PARTE 1 / CAPÍTULO 4: UM VELHO AMIGO

381 44 573
                                    


Quando recuperou a consciência, Leina teve dificuldade para levantar as pálpebras. Uma forte luz a ofuscava. Aos poucos, seus olhos foram entrando em foco e pôde distinguir os contornos do imenso salão em que se encontrava. Era absurdamente espaçoso, iluminado por grandes holofotes espalhados pelo teto. Haviam retirado seu capacete, parte dos seus cabelos lhe caía pela face. As madeixas onduladas da atheres se punham à sua frente, dificultando ainda mais a visão já embaçada.

À sua frente estava uma grande porta dupla, coroada por um igualmente enorme vitral. A fraca luz externa entrava por ele, derramando tons caleidoscópicos por toda a extensão do ambiente. Ela logo reconheceu a entrada de Ael Maghat. Encontrava–se agora no lado de dentro do prédio.

Tentou levantar, e qual não foi o seu espanto quando notou que já estava em pé. Sob seus pés estava um batente, uma espécie de palanque metálico e, abaixo deste, o piso de mármore. Tentou mover os braços e não obteve resposta, estavam estendidos em direções opostas, um pouco acima da linha de seu ombro. Seus joelhos estavam rígidos, erguendo o corpo dormente. Aparelhos lhe continham os pulsos e tornozelos, emanando uma fosforescência sinistra.

"Debilitadores... Estou presa!"

Lutou por algum tempo até se dar conta de que não iria a lugar algum. Passou então a avaliar o cenário e procurar por sinais de seus captores.

A visão embaçada logo se fez nítida o suficiente para que enxergasse certos detalhes do ambiente. À sua direita e esquerda se erguiam dois grandes pilares. Metálicas e aparentemente maciças, as peças destoavam do resto do salão. Os olhos da atheres demoraram em sua avaliação até que perceberam um corpo estranho próximo a uma de suas bases. Parcialmente escondida do seu campo de visão, estava uma figura humana.

Apertou os olhos, tentando enxergar o semblante que entrava e saía de foco. À medida que seus olhos se acostumavam ao excesso de luz, iam revelando a imagem de um jovem que a observava sem interesse.

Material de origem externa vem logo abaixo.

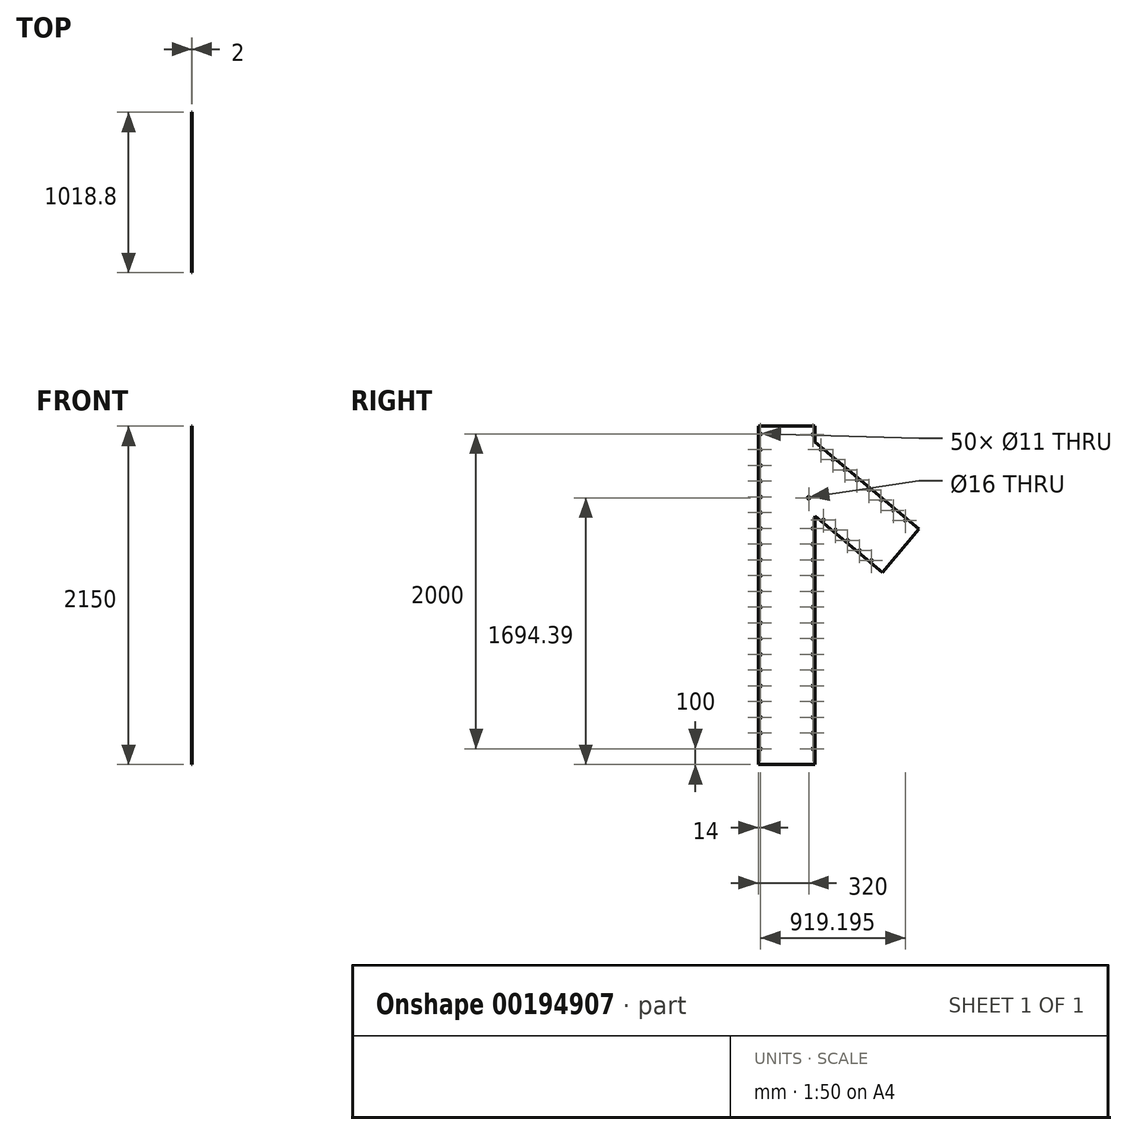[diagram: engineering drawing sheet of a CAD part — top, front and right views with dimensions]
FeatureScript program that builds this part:
annotation { "Feature Type Name" : "Feature", "Feature Type Description" : "" }
export const myFeature = defineFeature(function(context is Context, id is Id, definition is map)
    precondition{}
    {
        {
            var Q0;
            Q0=qCreatedBy(makeId("Right.planeOp"),FACE);
            var sketch = newSketch(context, id + "F0", { "sketchPlane" : qUnion([Q0])});
            skLineSegment(sketch, "E0", {"start": v(0, 0) * mm, "end": v(0, 2050) * mm});
            skLineSegment(sketch, "E1", {"start": v(360, 2050) * mm, "end": v(1018.8, 1497.2) * mm});
            skLineSegment(sketch, "E2", {"start": v(1018.8, 1497.2) * mm, "end": v(787.4, 1221.43) * mm});
            skLineSegment(sketch, "E3", {"start": v(360, 1580.05) * mm, "end": v(360, 0) * mm});
            skLineSegment(sketch, "E4", {"start": v(360, 0) * mm, "end": v(0, 0) * mm});
            skLineSegment(sketch, "E5", {"start": v(360, 2050) * mm, "end": v(360, 2150) * mm});
            skLineSegment(sketch, "E6", {"start": v(360, 2150) * mm, "end": v(0, 2150) * mm});
            skLineSegment(sketch, "E7", {"start": v(0, 2150) * mm, "end": v(0, 2050) * mm});
            skLineSegment(sketch, "E8", {"start": v(787.4, 1221.43) * mm, "end": v(360, 1580.05) * mm});
            skSolve(sketch);
        }
        {
            var Q0;
            Q0 = qSketchRegion(id + "F0", true);
            extrude(context, id + "F1", {"entities" : qUnion([Q0]), "depth" : 2 * mm});
        }
        {
            var Q0;
            Q0=makeQuery(id+"F1.opExtrude","CAP_FACE",FACE,{"disambiguationData":[OSD([sQuery(id+"F0.wireOp",EDGE,"E0"),sQuery(id+"F0.wireOp",EDGE,"E1"),sQuery(id+"F0.wireOp",EDGE,"E2"),sQuery(id+"F0.wireOp",EDGE,"E3"),sQuery(id+"F0.wireOp",EDGE,"E4"),sQuery(id+"F0.wireOp",EDGE,"E5"),sQuery(id+"F0.wireOp",EDGE,"E6"),sQuery(id+"F0.wireOp",EDGE,"E7"),sQuery(id+"F0.wireOp",EDGE,"E8")])],"isStart":false});
            var sketch = newSketch(context, id + "F2", { "sketchPlane" : qUnion([Q0])});
            skCircle(sketch, "E9", {"center": v(320, 1694.39) * mm, "radius": 8 * mm});
            skLineSegment(sketch, "E10", {"start": v(806.68, 1244.4) * mm, "end": v(330, 1644.39) * mm, "construction": true});
            skLineSegment(sketch, "E11", {"start": v(330, 1644.39) * mm, "end": v(330, 0) * mm, "construction": true});
            skLineSegment(sketch, "E12", {"start": v(14, 0) * mm, "end": v(14, 2150) * mm, "construction": true});
            skLineSegment(sketch, "E13", {"start": v(346, 2150) * mm, "end": v(346, 2043.47) * mm, "construction": true});
            skLineSegment(sketch, "E14", {"start": v(346, 2043.47) * mm, "end": v(1009.8, 1486.48) * mm, "construction": true});
            skLineSegment(sketch, "E15", {"start": v(796.4, 1232.15) * mm, "end": v(346, 1610.08) * mm, "construction": true});
            skLineSegment(sketch, "E16", {"start": v(346, 1610.08) * mm, "end": v(346, 0) * mm, "construction": true});
            skCircle(sketch, "E17", {"center": v(14, 100) * mm, "radius": 5.5 * mm});
            skCircle(sketch, "E18", {"center": v(346, 100) * mm, "radius": 5.5 * mm});
            skCircle(sketch, "E19", {"center": v(719.79, 1296.43) * mm, "radius": 5.5 * mm});
            skCircle(sketch, "E20", {"center": v(933.2, 1550.76) * mm, "radius": 5.5 * mm});
            skCircle(sketch, "E21", {"center": v(346, 2096.74) * mm, "radius": 5.5 * mm});
            skCircle(sketch, "E22", {"center": v(14, 200) * mm, "radius": 5.5 * mm});
            skCircle(sketch, "E23", {"center": v(14, 300) * mm, "radius": 5.5 * mm});
            skCircle(sketch, "E24", {"center": v(14, 400) * mm, "radius": 5.5 * mm});
            skCircle(sketch, "E25", {"center": v(14, 500) * mm, "radius": 5.5 * mm});
            skCircle(sketch, "E26", {"center": v(14, 600) * mm, "radius": 5.5 * mm});
            skCircle(sketch, "E27", {"center": v(14, 700) * mm, "radius": 5.5 * mm});
            skCircle(sketch, "E28", {"center": v(14, 800) * mm, "radius": 5.5 * mm});
            skCircle(sketch, "E29", {"center": v(14, 900) * mm, "radius": 5.5 * mm});
            skCircle(sketch, "E30", {"center": v(14, 1000) * mm, "radius": 5.5 * mm});
            skCircle(sketch, "E31", {"center": v(14, 1100) * mm, "radius": 5.5 * mm});
            skCircle(sketch, "E32", {"center": v(14, 1200) * mm, "radius": 5.5 * mm});
            skCircle(sketch, "E33", {"center": v(14, 1300) * mm, "radius": 5.5 * mm});
            skCircle(sketch, "E34", {"center": v(14, 1400) * mm, "radius": 5.5 * mm});
            skCircle(sketch, "E35", {"center": v(14, 1500) * mm, "radius": 5.5 * mm});
            skCircle(sketch, "E36", {"center": v(14, 1600) * mm, "radius": 5.5 * mm});
            skCircle(sketch, "E37", {"center": v(14, 1700) * mm, "radius": 5.5 * mm});
            skCircle(sketch, "E38", {"center": v(14, 1800) * mm, "radius": 5.5 * mm});
            skCircle(sketch, "E39", {"center": v(14, 1900) * mm, "radius": 5.5 * mm});
            skCircle(sketch, "E40", {"center": v(14, 2000) * mm, "radius": 5.5 * mm});
            skCircle(sketch, "E41", {"center": v(14, 2100) * mm, "radius": 5.5 * mm});
            skCircle(sketch, "E42", {"center": v(346, 200) * mm, "radius": 5.5 * mm});
            skCircle(sketch, "E43", {"center": v(346, 300) * mm, "radius": 5.5 * mm});
            skCircle(sketch, "E44", {"center": v(346, 400) * mm, "radius": 5.5 * mm});
            skCircle(sketch, "E45", {"center": v(346, 500) * mm, "radius": 5.5 * mm});
            skCircle(sketch, "E46", {"center": v(346, 600) * mm, "radius": 5.5 * mm});
            skCircle(sketch, "E47", {"center": v(346, 700) * mm, "radius": 5.5 * mm});
            skCircle(sketch, "E48", {"center": v(346, 800) * mm, "radius": 5.5 * mm});
            skCircle(sketch, "E49", {"center": v(346, 900) * mm, "radius": 5.5 * mm});
            skCircle(sketch, "E50", {"center": v(346, 1000) * mm, "radius": 5.5 * mm});
            skCircle(sketch, "E51", {"center": v(346, 1100) * mm, "radius": 5.5 * mm});
            skCircle(sketch, "E52", {"center": v(346, 1200) * mm, "radius": 5.5 * mm});
            skCircle(sketch, "E53", {"center": v(346, 1300) * mm, "radius": 5.5 * mm});
            skCircle(sketch, "E54", {"center": v(346, 1400) * mm, "radius": 5.5 * mm});
            skCircle(sketch, "E55", {"center": v(346, 1500) * mm, "radius": 5.5 * mm});
            skCircle(sketch, "E56", {"center": v(643.18, 1360.7) * mm, "radius": 5.5 * mm});
            skCircle(sketch, "E57", {"center": v(566.58, 1424.99) * mm, "radius": 5.5 * mm});
            skCircle(sketch, "E58", {"center": v(489.98, 1489.27) * mm, "radius": 5.5 * mm});
            skCircle(sketch, "E59", {"center": v(413.37, 1553.55) * mm, "radius": 5.5 * mm});
            skCircle(sketch, "E60", {"center": v(856.6, 1615.04) * mm, "radius": 5.5 * mm});
            skCircle(sketch, "E61", {"center": v(779.99, 1679.31) * mm, "radius": 5.5 * mm});
            skCircle(sketch, "E62", {"center": v(703.38, 1743.6) * mm, "radius": 5.5 * mm});
            skCircle(sketch, "E63", {"center": v(626.78, 1807.87) * mm, "radius": 5.5 * mm});
            skCircle(sketch, "E64", {"center": v(550.17, 1872.15) * mm, "radius": 5.5 * mm});
            skCircle(sketch, "E65", {"center": v(473.57, 1936.43) * mm, "radius": 5.5 * mm});
            skCircle(sketch, "E66", {"center": v(396.96, 2000.7) * mm, "radius": 5.5 * mm});
            skLineSegment(sketch, "E67", {"start": v(330, 2150) * mm, "end": v(330, 2036.01) * mm, "construction": true});
            skLineSegment(sketch, "E68", {"start": v(330, 2036.01) * mm, "end": v(999.51, 1474.22) * mm, "construction": true});
            skSolve(sketch);
        }
        {
            var Q0;
            Q0 = qSketchRegion(id + "F2", true);
            extrude(context, id + "F3", {"entities" : qUnion([Q0]), "operationType" : NewBodyOperationType.REMOVE, "oppositeDirection" : true, "depth" : 25 * mm});
        }
    });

Não devia ter mais de dezenove anos. Era um garoto magro, com cabelos castanhos que lhe caíam pela testa. Tinha um aspecto abatido e triste, mas se passaria por um menino qualquer de sua idade se não fossem as peculiares marcas que carregava. Profundas e abundantes cicatrizes tomavam a metade esquerda de sua face, pontuadas por uma discreta iluminação branca na pupila: um olho biônico. O próprio braço esquerdo era também uma prótese, seu brilho e textura artificial se destacavam sob o uniforme do garoto mirrado.

Leina o conhecia, era bem familiarizada com a visão daquele adolescente melancólico. Seu semblante invariavelmente fazia seu estômago revirar e desta vez não foi diferente. Franziu as sobrancelhas, um pensamento estranho a ocorreu. O menino estava muito ligado a outra figura familiar que simplesmente não poderia estar ali.

– Dercim? É você mesmo?

Ele nada respondeu. Permaneceu parado, fitando-a com seu rosto dilacerado. Leina teve um leve estremecimento, olhar para ele lhe era muito desconfortável.

– Não veio aqui sozinho, veio? Onde está Reiwan?

Ele teve um sobressalto, como que se esperasse por esta pergunta. Virou-se para um ponto além do campo visual de Leina, fez um aceno com a cabeça e se retirou. A atheres logo ouviu os passos de alguém que se aproximava. Ecoavam claramente pelo salão, ritmados, sem precipitação ou pressa; cada um impecavelmente cronometrado após o outro. Após alguns momentos de suspense, o viu chegar.

Ele era alto agora. Mesmo estando num nível acima em relação ao solo, a atheres conseguia visualizar seu rosto sem precisar dobrar o pescoço. Muito diferente do garoto frágil e raquítico que conhecera há muitos anos. Ele usava partes incompletas da shen-bulgard, Leina reconheceu nelas os padrões do 3º Corpo: o emblema que todos usavam no peito e a luz escura que fluía sobre os sulcos da armadura, contrastando com o branco da sua própria.